**PASSAGE TO READ:**
= = = = = = =
Consequently, a semi-empirical approach based on tolerable
deformations is usually employed to design excavation support
systems. The damage to a structure is related empirically
to the magnitude and distribution of the deformations expected
during the project. The stiffness of the excavation support
system is chosen based on the limiting criterion developed
from this relation. Limiting criteria have been developed
from observing the excavation-related ground deformations
and building responses associated with different types of
support systems in various soil conditions.
A necessary component
of this semi-empirical approach is complete and comprehensive
documentation of the response
of buildings adjacent to excavation support systems, including
a complete record of the ground conditions and building
responses before, during, and after the construction activity.
This
information contributes to the understanding of the interactions
between the soil, excavation support system, and adjacent
structures.
Predicting the magnitude and distribution of
these movements is critically important to the design process,
as these predictions
are used to estimate the tolerance of the structures to the
induced deformations. However,
there are a number of uncertainties associated with these
predictions, such as soil properties variations, support
system details, construction sequence, and surcharge loads.
In practice, the observational method is commonly used to
compare
predicted performance with observed responses. This
method requires much engineering judgment, and it is very
difficult to quantitatively judge how well the work is proceeding
in terms of the predicted responses, especially given the
time constraints associated with construction. Ad hoc numerical
tools are needed to compare observations and predictions.
This
report presents the observations made during the excavation
and construction the Chicago Avenue and State Street Subway
renovation project in Chicago, IL. It
also summarizes a numerical procedure that "objectively" updates
design predictions of deformations for supported excavations
in clay. The monitoring data from the Chicago-State
excavation are used as observations in an inverse analysis
that calibrates the numerical model of the excavation. The
report shows how the updated "predictions" made at an early
stage of construction can be used to accurately "predict" the
responses at the later stages of the project.
The Chicago
Department of Transportation (CDOT) began constructing
the subway improvements in June 1999. The renovation project
includes excavating 12.2 m of soft to medium clay to expose
the existing subway station and tunnels and to allow for
capital improvements. The improvements included adding
a
mezzanine level for office and vendor spaces and making
the station handicap accessible.
Space limitations presented
significant challenges to the project. The project was
located in close proximity to the
Frances Xavier Warde School and the Holy Name Cathedral.
The Warde School was founded on shallow foundations that
were located within 1.3 m of the face of the excavation.
= = = = = = =
**DATASET ENTRIES:**
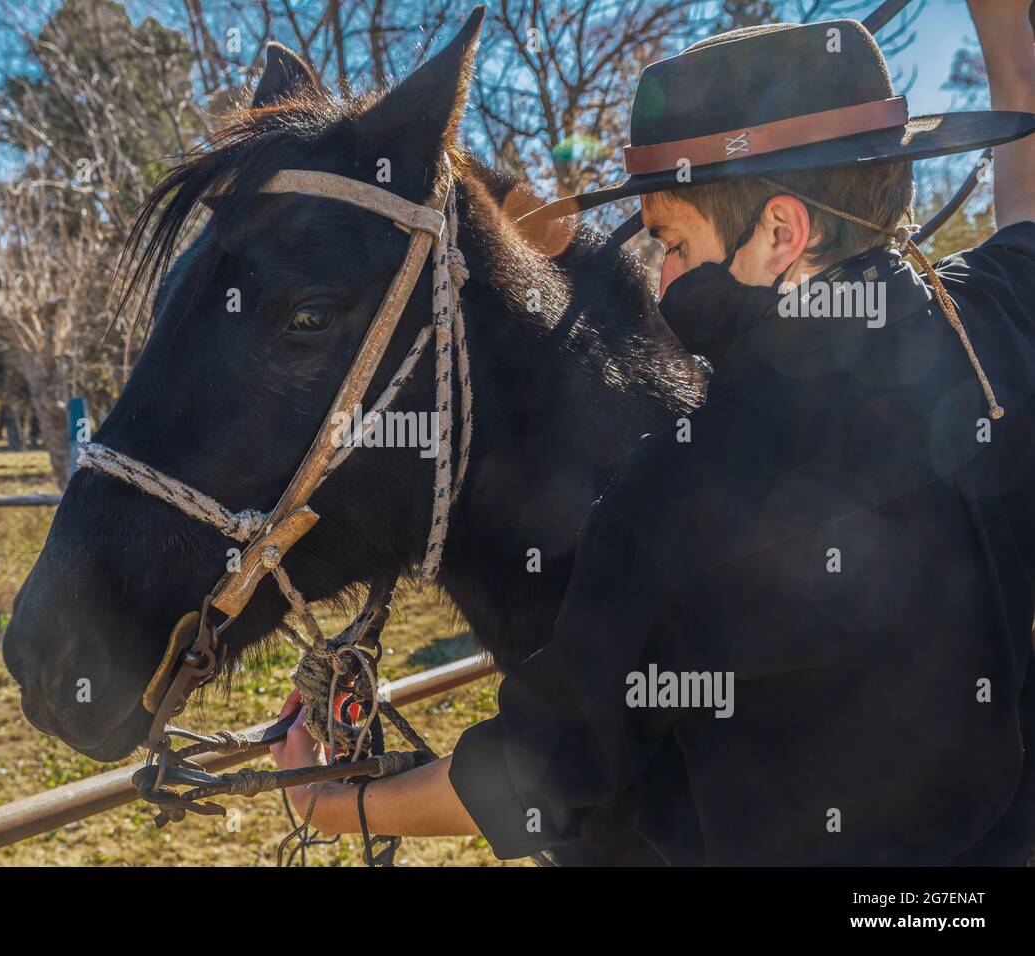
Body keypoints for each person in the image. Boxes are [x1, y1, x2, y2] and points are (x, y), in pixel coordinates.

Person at [271, 4, 1035, 865]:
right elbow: (1029, 218)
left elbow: (537, 783)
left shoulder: (680, 500)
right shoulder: (989, 330)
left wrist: (333, 805)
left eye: (672, 240)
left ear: (781, 233)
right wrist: (1008, 41)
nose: (660, 273)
= = = = = = =
**WORK REQUEST:** In the excavation passage, when did the Chicago Department of Transportation begin building the subway improvements?

**YOUR RESPONSE:** June 1999